This directory documents the AutoTP training API for tensor-parallel sharding during training. AutoTP recognizes typical parameter patterns and automatically applies proper partitioning.
This example provides a compact AutoTP + ZeRO-2 training script,
autotp_example.py. It focuses on the AutoTP + ZeRO-2 flow and keeps only the
pieces required to launch AutoTP:
- create TP/DP process groups
- configure AutoTP with
tensor_parallel.autotp_size - initialize DeepSpeed with the AutoTP config
The example feeds synthetic token batches (broadcast within each TP group) so you can validate the AutoTP setup without extra dataset plumbing.

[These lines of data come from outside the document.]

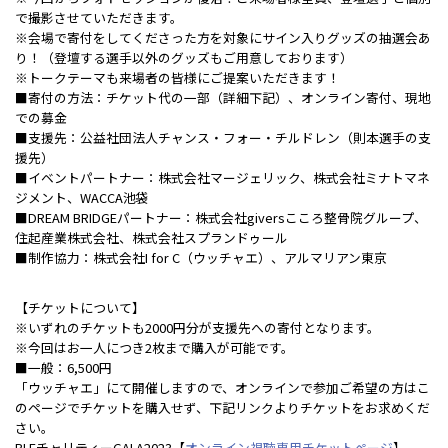
で撮影させていただきます。
※会場で寄付をしてくださった方を対象にサイン入りグッズの抽選会あ
り！（登壇する選手以外のグッズもご用意しております）
※トークテーマも来場者の皆様にご提案いただきます！
■寄付の方法：チケット代の一部（詳細下記）、オンライン寄付、現地
での募金
■支援先：公益社団法人チャンス・フォー・チルドレン（則本選手の支
援先）
■イベントパートナー：株式会社マージェリック、株式会社ミナトマネ
ジメント、WACCA池袋
■DREAM BRIDGEパートナー：株式会社giversこころ整骨院グループ、
住起産業株式会社、株式会社スプランドゥール
■制作協力：株式会社I for C（ウッチャエ）、アルマリアン東京
【チケットについて】
※いずれのチケットも2000円分が支援先への寄付となります。
※今回はお一人につき2枚まで購入が可能です。
■一般：6,500円
「ウッチャエ」にて開催しますので、オンラインで参加ご希望の方はこ
のページでチケットを購入せず、下記リンクよりチケットをお求めくだ
さい。
BLFチャリティーGALA2023【
オンライン視聴専用チケットページ
】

AutoTP recognizes supported model architectures (for example, Llama) and automatically partitions parameters, so you do not need to specify any manual partitioning rules for those models. If your model is not supported by AutoTP, refer to the custom layer pattern guide for custom layer pattern configuration.
The core setup mirrors the verification script but is trimmed down:
model = AutoModelForCausalLM.from_pretrained(args.model_name)
ds_config = {
"train_batch_size": args.batch_size * args.dp_size,
"train_micro_batch_size_per_gpu": args.batch_size,
"zero_optimization": {"stage": args.zero_stage},
"tensor_parallel": {"autotp_size": args.tp_size},
"data_parallel_size": args.dp_size,
}
mpu = ModelParallelUnit(tp_group, dp_group, args.tp_size, args.dp_size, tp_rank, dp_rank)
engine, _, _, _ = deepspeed.initialize(model=model, optimizer=optimizer, config=ds_config, mpu=mpu)Pick a world size where tp_size * dp_size = world_size.
# 8 GPUs: TP=4, DP=2 (AutoTP + ZeRO-2)
deepspeed --num_gpus 8 autotp_example.py \
--model_name meta-llama/Llama-3.1-8B \
--tp_size 4 \
--dp_size 2 \
--zero_stage 2 \
--batch_size 1 \
--seq_length 1024 \
--num_steps 10torchrun works as well if you prefer the PyTorch launcher.
For a smaller test, reduce the world size and TP/DP sizes together:
deepspeed --num_gpus 2 autotp_example.py \
--model_name meta-llama/Llama-3.1-8B \
--tp_size 2 \
--dp_size 1 \
--num_steps 5Historically, AutoTP training required calling set_autotp_mode(training=True)
and deepspeed.tp_model_init(...) before initialization. The traditional path
is preserved for reference in
autotp_memory_compare.py (see the --mode traditional
branch), alongside the config-driven path in the same script.